Personnel per Walter Everett and John Winn

==Charts and certifications==
===Charts===

| Chart (1964) | Peak position |
|---|---|
| German Media Control Singles Chart | 34 |
| New Zealand (Lever Hit Parade) | 2 |
| US Billboard Hot 100 | 2 |
| US Cash Box Top 100 | 3 |

===Certifications===

| Region | Certification | Certified units/sales |
| United States (RIAA) | Gold | 500,000^{‡} |
^{‡} Sales+streaming figures based on certification alone.

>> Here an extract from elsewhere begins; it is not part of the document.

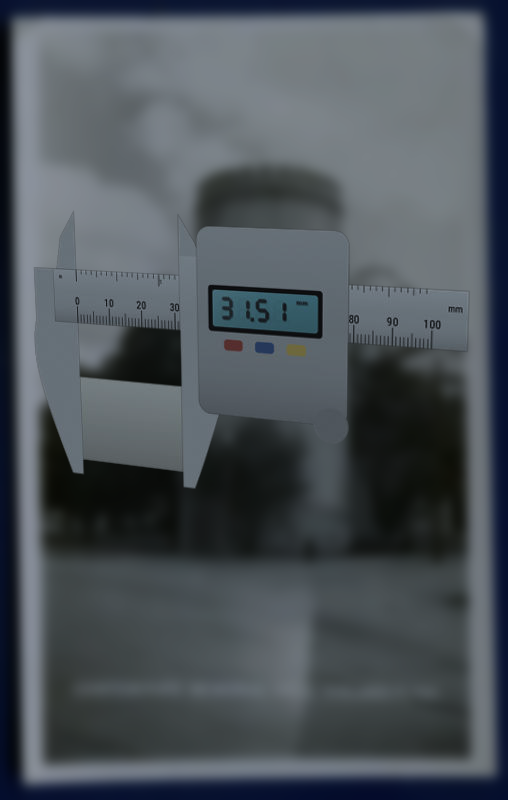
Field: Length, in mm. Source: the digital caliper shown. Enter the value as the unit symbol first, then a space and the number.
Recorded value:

== Billy J. Kramer version==

The Beatles' version was never released as a single in the UK, where a cover version by Billy J. Kramer with the Dakotas (released b/w "I'll Be on My Way", Parlophone R5023, 26 April 1963) reached number two in the Record Retailer chart, and hit number one in the NME chart (used by Radio Luxembourg) and the BBC's Pick of the Pops chart, which were more widely recognised at the time. It appeared on his album, Little Children. It reached number eight in the Irish Singles Chart.

===Chart performance===

| Chart (1963) | Peak position |
|---|---|
| United Kingdom (Record Retailer) | 2 |
| United Kingdom (NME) | 1 |

==Other cover versions==

Santo and Johnny, Count Basie and His Orchestra, Mary Wells, Keely Smith, Sonny Curtis, Bobby Vee, The Johnny Mann Singers, The Ray Charles Singers, Sharon Clark, Fairground Attraction, and The Hollyridge Strings also recorded the song.

Swedish actress and recording artist Anita Lindblom recorded a Swedish-language version titled "Lyssna (vill du veta vad jag tänker?)" for her 1968 album Sån't är livet.

The song reached the No. 1 position on Billboard in 1981 and No. 2 in the United Kingdom as part of the cover-medley "Stars on 45".